You’ve probably all heard the expression “buy low and sell high”. Well if you ask me that puts a lot of pressure on most everyday investors.  How do I know the know the difference between a cheap stock and bad stock?  If I’m lucky enough to buy a stock that rises when should I sell my position?  Not only does investing take a lot of knowledge and luck but it also takes a huge amount of time and effort.  On the other hand, a dividend investing strategy can be explained as “buy and wait for the checks to roll in”.  That’s right, once I buy a stock I’m expecting to hold it for at least 5 years and most of my stocks I NEVER plan on selling.

Wait a minute how can you make any money if you never sell the stock?  I’m more interested in the constant and hopefully growing stream of money that I will receive from the dividend stream of the stock.

As most people who have ever invested in the stock market know stock prices fluctuate.  Sometimes they will even fluctuate wildly.  In a exceptional year even a blue chip stock that is an industry leader can easily swing 50 or more percent.  This volatility has the potential to generate massive wealth to the stockholders provided they are able to time the ebb and flow of the market.  However the trouble with this approach is that it puts all of the burden of generate wealth onto the investor.


Unlike most investing strategies, dividend growth investing is looking at stocks over the VERY  long term. Let’s take Fortis Inc. as an example.  I’m using Fortis as an example not because it is an incredible stock.  In fact in most ways Fortis is a very boring stock.  The company is primarily a utility holding company.  There is nothing very interesting about paying your electrical bill every month.  You won’t get rich over night owning this stock but don’t be too quick to ignore the company either.  Fortis operates  electrical utilities in five different Canadian provinces along three different Caribbean countries.   The reason Fortis is such an interesting company is that they have a long history of paying their shareholders cash dividends as well as increasing that dividend year after year.  Let’s take a look at the dividend history:

As you can see from the chart above in Fortis has raised their dividend every year since 1973.  In 1987 the price on Fortis stock closed at $4.75 but the company also paid out a cash dividend of $0.313 or 6.5%.  This constant and long term growing income stream is what dividend growth investors are looking in a company.
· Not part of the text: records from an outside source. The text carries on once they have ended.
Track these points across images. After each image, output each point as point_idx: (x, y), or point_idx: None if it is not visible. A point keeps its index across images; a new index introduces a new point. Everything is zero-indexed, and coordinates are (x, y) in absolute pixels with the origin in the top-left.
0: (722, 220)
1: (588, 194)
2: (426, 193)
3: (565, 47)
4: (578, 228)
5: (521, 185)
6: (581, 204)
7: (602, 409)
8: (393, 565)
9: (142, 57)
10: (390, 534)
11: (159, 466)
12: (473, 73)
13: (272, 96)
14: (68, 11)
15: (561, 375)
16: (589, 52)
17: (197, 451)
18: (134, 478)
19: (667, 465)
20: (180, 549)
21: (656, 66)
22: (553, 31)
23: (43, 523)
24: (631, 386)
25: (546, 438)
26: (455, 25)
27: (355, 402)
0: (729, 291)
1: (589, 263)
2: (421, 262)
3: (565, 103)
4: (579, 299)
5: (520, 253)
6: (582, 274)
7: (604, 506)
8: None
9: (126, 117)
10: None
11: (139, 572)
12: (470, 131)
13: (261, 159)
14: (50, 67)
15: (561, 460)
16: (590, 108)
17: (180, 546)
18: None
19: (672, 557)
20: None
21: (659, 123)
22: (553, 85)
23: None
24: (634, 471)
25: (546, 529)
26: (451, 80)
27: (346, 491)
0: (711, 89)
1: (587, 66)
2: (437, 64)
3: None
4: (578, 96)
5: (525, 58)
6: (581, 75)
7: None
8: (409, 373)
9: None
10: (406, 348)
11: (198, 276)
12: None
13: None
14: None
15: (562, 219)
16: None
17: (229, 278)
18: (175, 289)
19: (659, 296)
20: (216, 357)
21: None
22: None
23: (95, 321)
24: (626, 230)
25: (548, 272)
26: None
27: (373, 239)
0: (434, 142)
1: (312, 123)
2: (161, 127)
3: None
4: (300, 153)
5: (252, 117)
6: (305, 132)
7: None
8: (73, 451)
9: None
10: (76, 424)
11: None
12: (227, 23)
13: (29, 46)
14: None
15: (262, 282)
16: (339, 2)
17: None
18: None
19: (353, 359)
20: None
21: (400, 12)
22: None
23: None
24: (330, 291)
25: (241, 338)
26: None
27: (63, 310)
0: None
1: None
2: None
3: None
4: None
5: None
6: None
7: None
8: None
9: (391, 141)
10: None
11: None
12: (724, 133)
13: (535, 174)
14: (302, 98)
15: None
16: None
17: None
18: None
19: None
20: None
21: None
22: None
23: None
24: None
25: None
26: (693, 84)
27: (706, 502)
Over the long term history has shown that stocks can counted on for about an 8% annual return.  That being said on any given stock there will be year’s the stock performance will be much higher then average 8% return and there will be years that the stock’s performance will be much worse.  The beautiful thing about the dividend stream is that unless the company cuts its dividend (a clear sign that the company is not healthy) the stock holder can count on the dividend income regardless of the stock performance.

Let’s take a look at the 5 year stock chart for Fortis compared to the S&P 500.

As you can see from the above graph that the Fortis stock price did very well over the last 5 years.  However, more importantly you can see that there were fairly significant fluctuation in the Fortis stock price over the last 5 years.  The beautiful thing about thing about dividend growth investing, and the difference between all other forms of investing in that the dividend investor isn’t too concerned about the stock price because over a long enough time frame it is expected that most stocks will return close to the expected 8% annual return.  However in addition to the stock gains the investors gets to sit bad and collect dividends while he waits. For  our Fortis example that means an additional $5.14 that he collected since 2007 which works out to approximately 18% of the price that he paid for that stock in 2007.

Hopefully, this article helped demonstrate why dividend investing can be such a powerful tool.  I’d love to hear your comments; Why do you invest in dividend producing stocks?